DPChallenge: A Digital Photography Contest You are not logged in. (log in or register
 

DPChallenge Forums >> Hardware and Software >> who still uses film cameras?
Pages:  
Showing posts 1 - 25 of 26, (reverse)
AuthorThread
04/22/2011 03:27:54 AM · #1
Ive always thought about getting my hands on an old film camera, I think it would be a good learning experience, and make me a better photographer in the long run. Im just curious how expensive it is. The advantages of DSLR's is obviously not having to buy film etc. What might be a good 'starter' slr?
04/22/2011 03:40:16 AM · #2
I use a Nikon F100, and for some reason I enjoy photography more when I'm using that than the digital.

I develop my own film so it's not too costly, the chemicals are film are relatively cheap if you find a good supplier and order them online.

I use Calumet photo here in the UK, I believe they are is the US as well, don't know about Canada though. They always deliver fast, have good prices and are reliable.
04/22/2011 07:25:04 AM · #3
Originally posted by kawana:

Ive always thought about getting my hands on an old film camera, I think it would be a good learning experience, and make me a better photographer in the long run. Im just curious how expensive it is. The advantages of DSLR's is obviously not having to buy film etc. What might be a good 'starter' slr?


Ignoring darkroom skills, which are obsolete, how exactly will using film make you a better photographer? Yes, it makes you think about your shot a bit more - no spray and pray, but the feedback comes so far down the line that it's hard to remember what you did or didn't do. You could replicate the experience by turning off the screen review on your dslr and limiting yourself to one shot in each situation - except when you upload the images to a computer - the facts (metadata) are all there.

**Goal of the exercise:**
Summarize the forum thread about who still uses film cameras in two sentences.

**Data segment:**
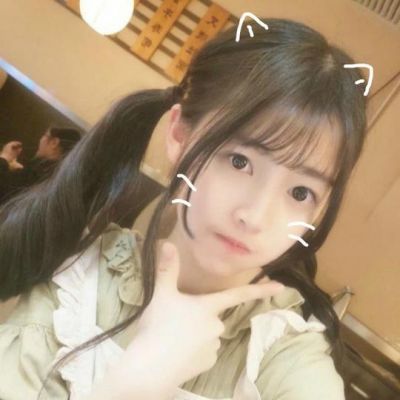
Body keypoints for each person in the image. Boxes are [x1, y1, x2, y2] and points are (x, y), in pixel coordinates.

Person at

**Answer for this exercise:**
One poster is curious about getting an old film camera as a learning experience, asks how expensive it is, and wants to know what a good starter SLR might be. One reply says that shooting with a Nikon F100 is more enjoyable than digital and that developing your own film keeps costs low, while another questions how film would make someone a better photographer and suggests turning off screen review on a DSLR and limiting yourself to one shot in each situation instead.